**RECORD SET**

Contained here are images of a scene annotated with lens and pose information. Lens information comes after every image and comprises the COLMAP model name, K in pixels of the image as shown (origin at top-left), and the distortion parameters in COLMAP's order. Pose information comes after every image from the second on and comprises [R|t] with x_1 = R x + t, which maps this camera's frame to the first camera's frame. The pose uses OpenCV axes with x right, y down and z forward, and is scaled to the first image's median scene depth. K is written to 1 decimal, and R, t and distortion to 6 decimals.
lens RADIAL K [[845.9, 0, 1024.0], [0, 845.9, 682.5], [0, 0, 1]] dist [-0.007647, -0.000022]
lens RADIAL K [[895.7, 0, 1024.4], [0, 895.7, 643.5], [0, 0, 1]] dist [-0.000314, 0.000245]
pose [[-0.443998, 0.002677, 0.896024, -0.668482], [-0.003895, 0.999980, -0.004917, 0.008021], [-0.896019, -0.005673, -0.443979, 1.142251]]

==

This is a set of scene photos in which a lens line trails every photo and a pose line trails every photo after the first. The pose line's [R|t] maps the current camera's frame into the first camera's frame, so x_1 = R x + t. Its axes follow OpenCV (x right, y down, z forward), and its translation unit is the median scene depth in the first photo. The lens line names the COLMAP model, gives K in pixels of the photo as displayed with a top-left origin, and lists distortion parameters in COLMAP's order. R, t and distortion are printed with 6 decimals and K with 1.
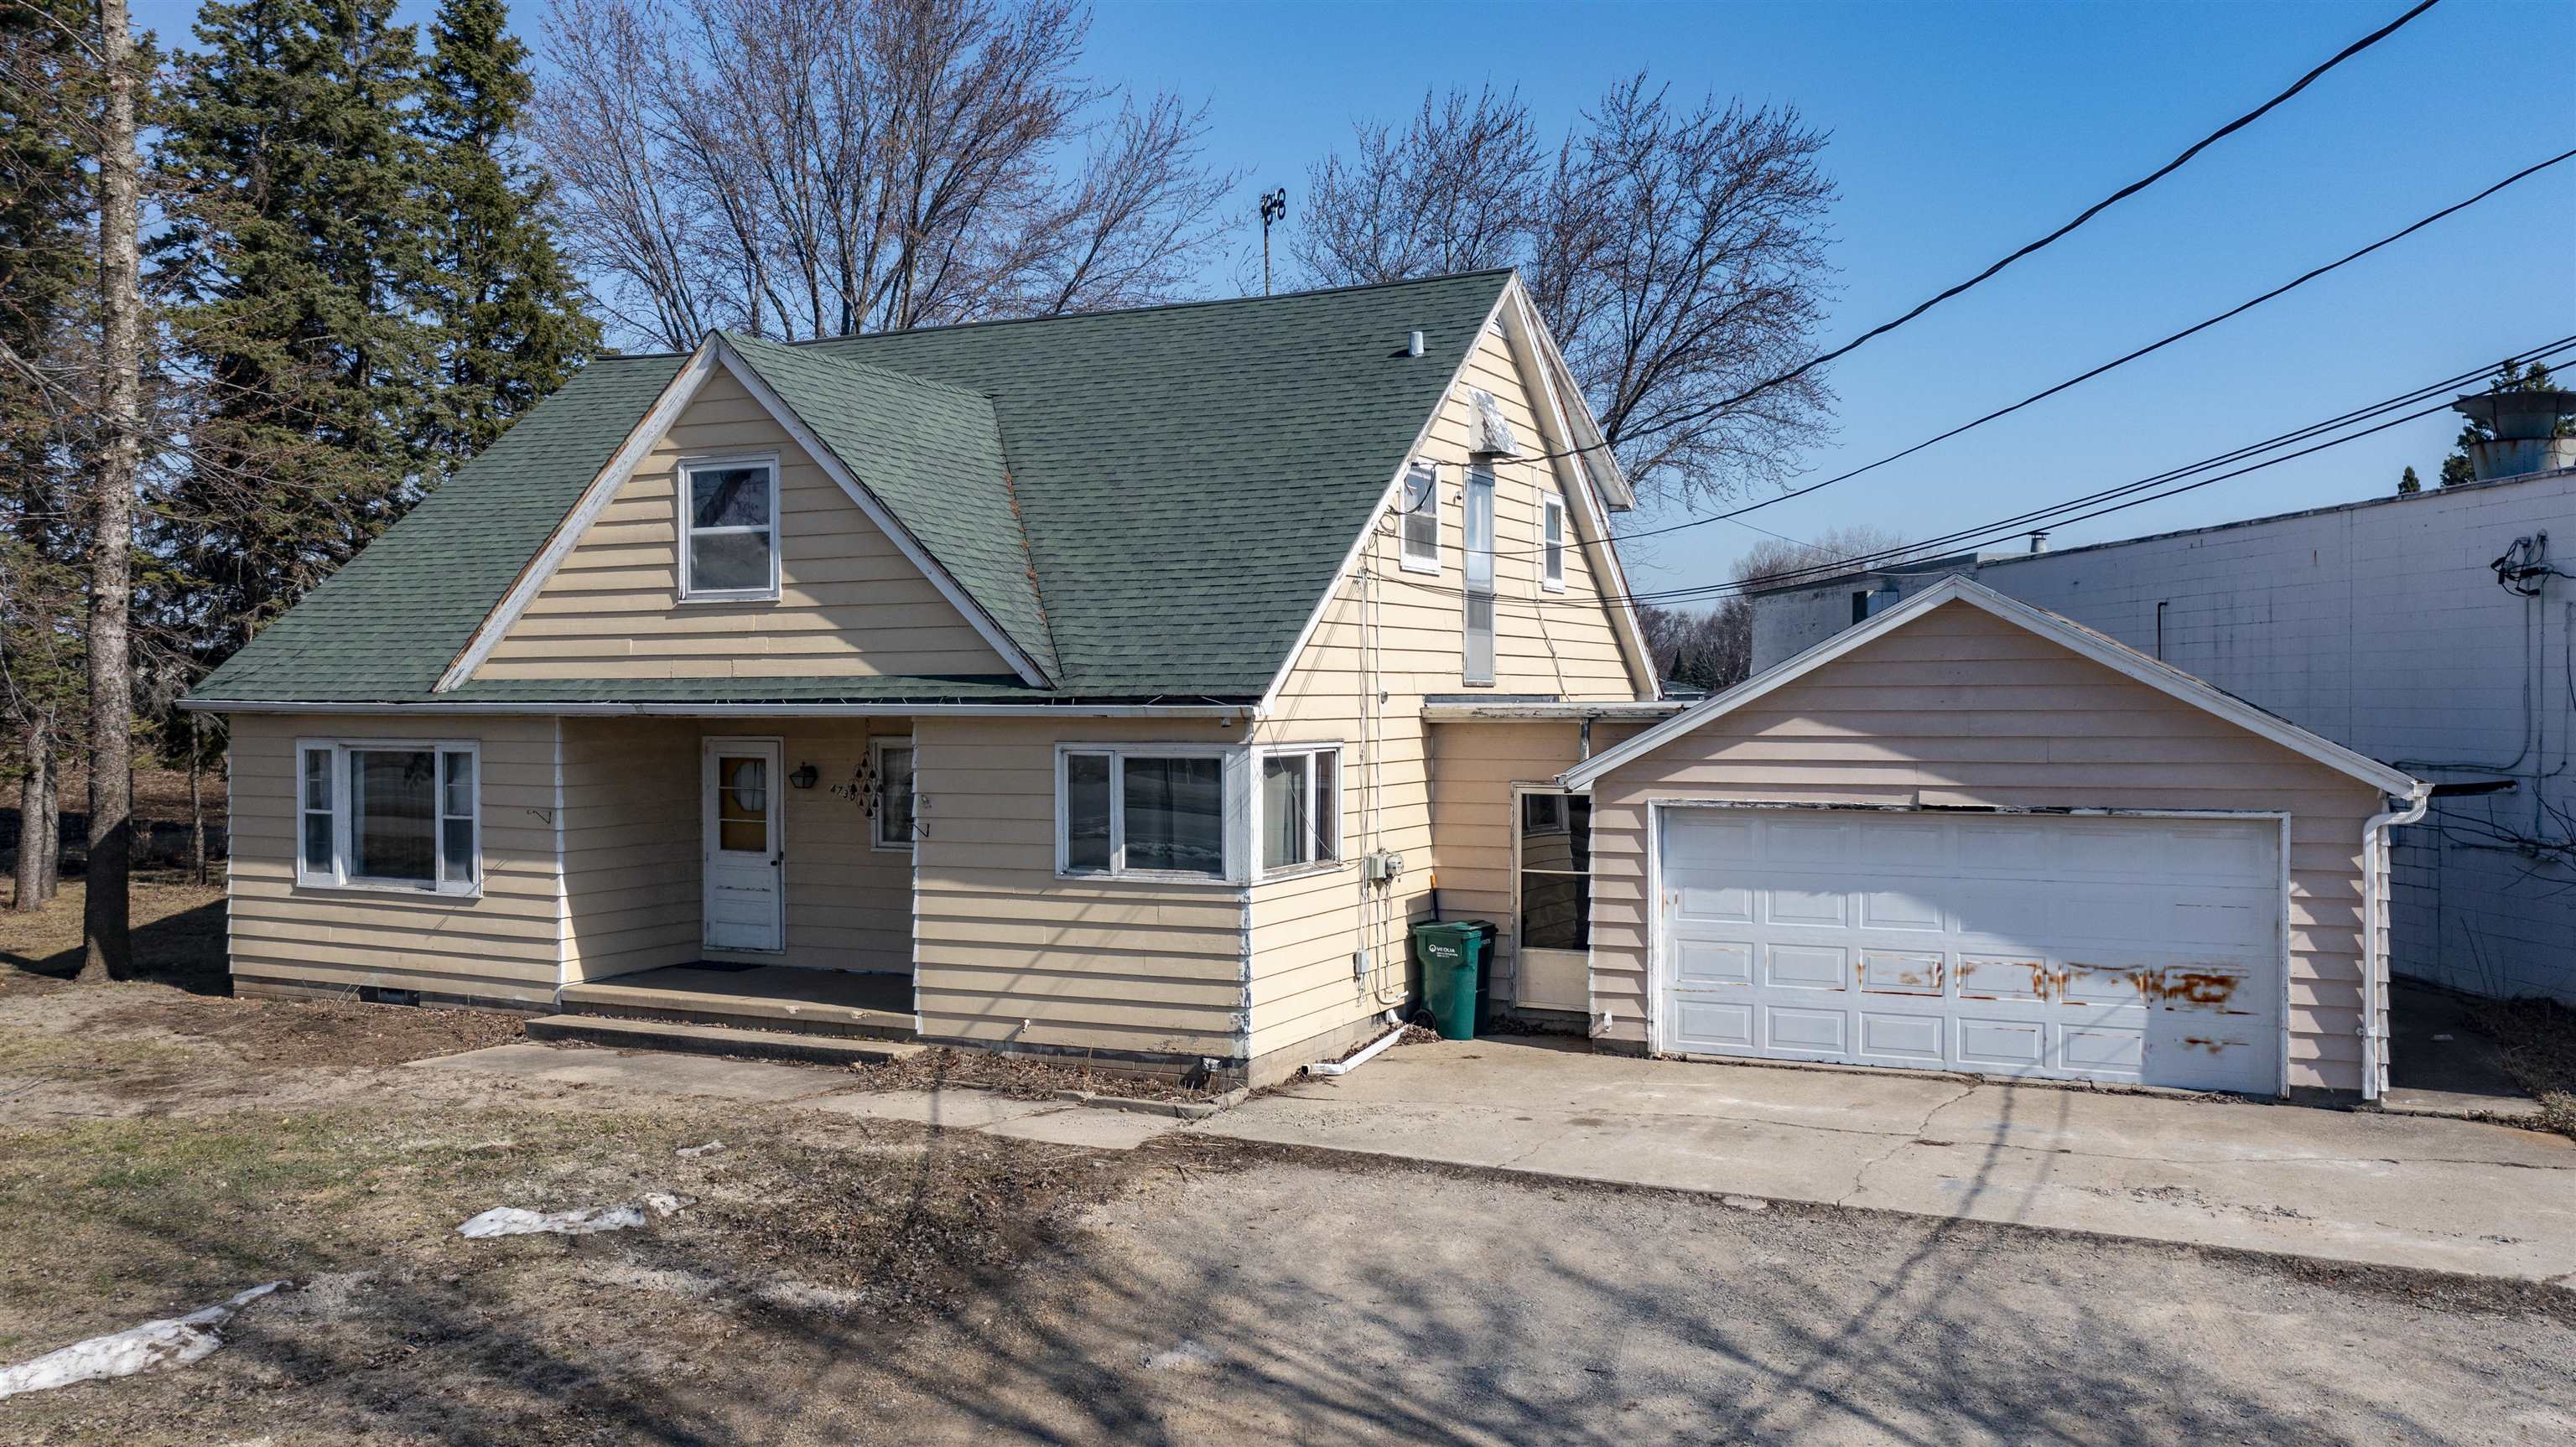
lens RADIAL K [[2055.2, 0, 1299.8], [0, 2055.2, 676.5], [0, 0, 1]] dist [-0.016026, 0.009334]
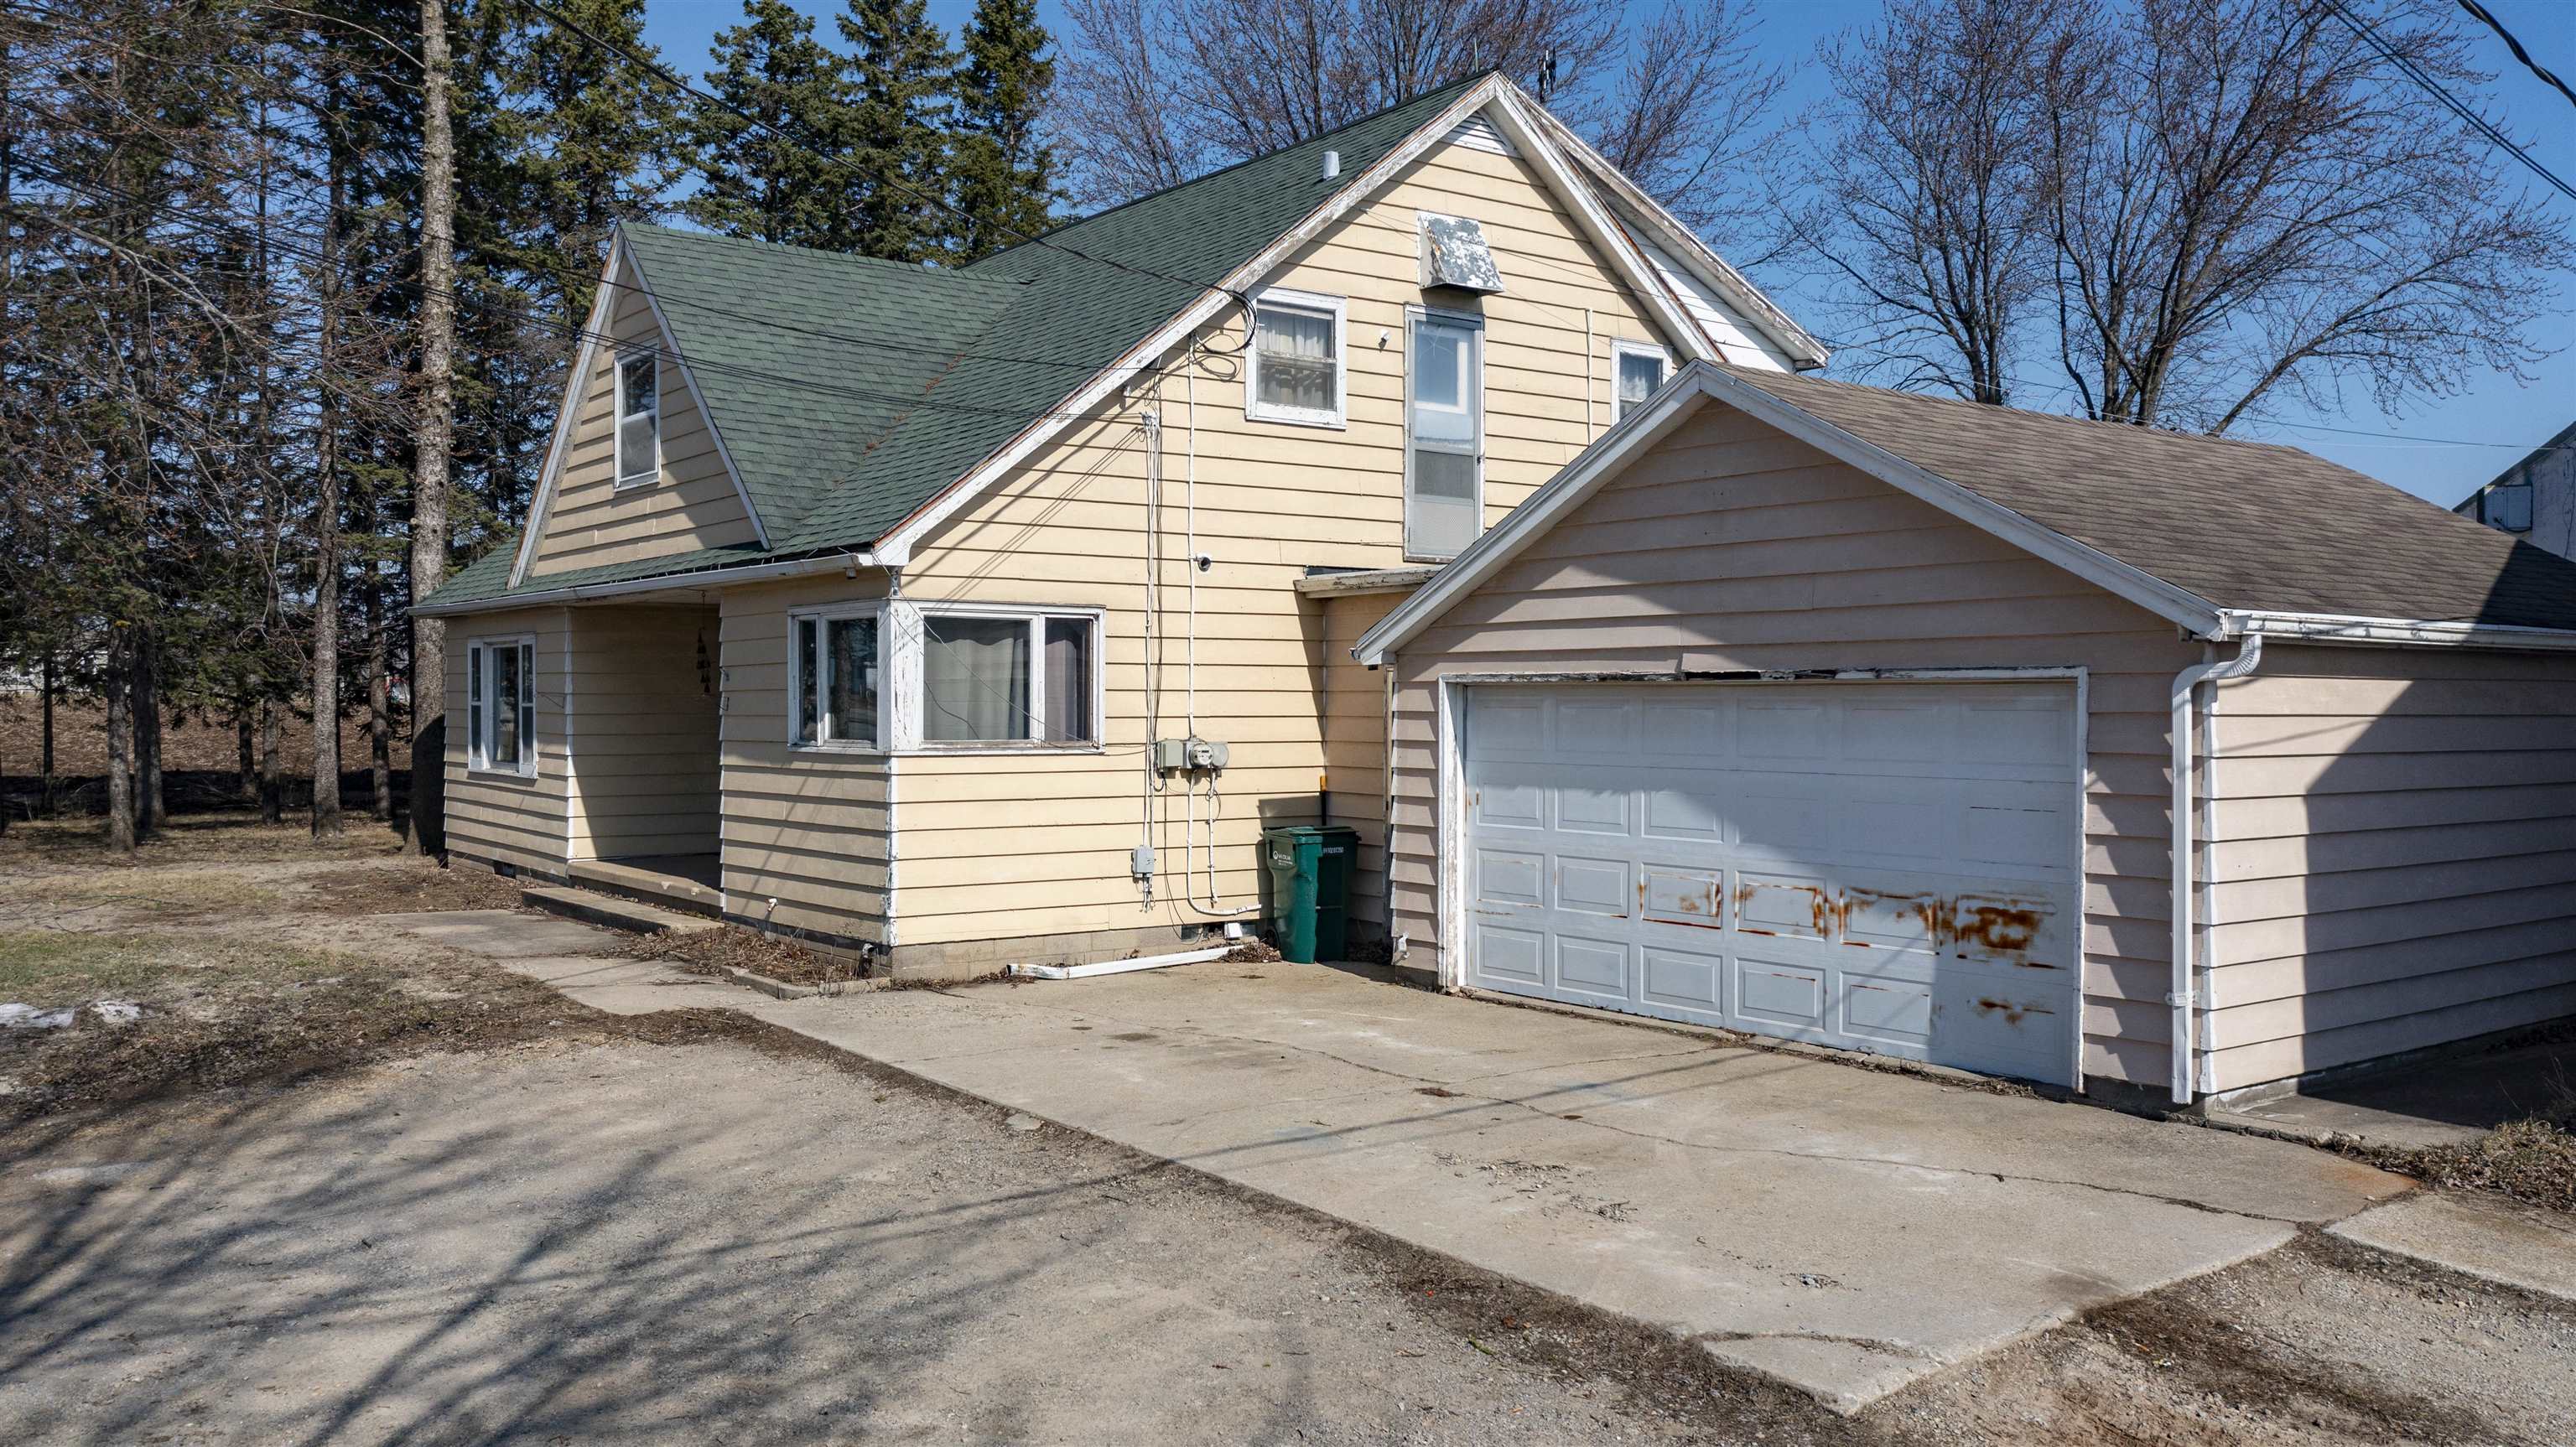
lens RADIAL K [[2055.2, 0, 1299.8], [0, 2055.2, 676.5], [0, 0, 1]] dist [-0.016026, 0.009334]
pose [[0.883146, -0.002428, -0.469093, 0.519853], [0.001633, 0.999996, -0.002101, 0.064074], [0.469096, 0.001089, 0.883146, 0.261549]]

**WHAT NEEDS TO BE DONE**
Convert the data above, starting with the line that contains "Contained here are" and going on through the line that contains "-0.005673, -0.443979, 1.142251]]", into a JSON list of strings, one string per line, leaving out blank lines.

**ANSWER SPACE**
[
  "Contained here are images of a scene annotated with lens and pose information. Lens information comes after every image and comprises the COLMAP model name, K in pixels of the image as shown (origin at top-left), and the distortion parameters in COLMAP's order. Pose information comes after every image from the second on and comprises [R|t] with x_1 = R x + t, which maps this camera's frame to the first camera's frame. The pose uses OpenCV axes with x right, y down and z forward, and is scaled to the first image's median scene depth. K is written to 1 decimal, and R, t and distortion to 6 decimals.",
  "lens RADIAL K [[845.9, 0, 1024.0], [0, 845.9, 682.5], [0, 0, 1]] dist [-0.007647, -0.000022]",
  "lens RADIAL K [[895.7, 0, 1024.4], [0, 895.7, 643.5], [0, 0, 1]] dist [-0.000314, 0.000245]",
  "pose [[-0.443998, 0.002677, 0.896024, -0.668482], [-0.003895, 0.999980, -0.004917, 0.008021], [-0.896019, -0.005673, -0.443979, 1.142251]]"
]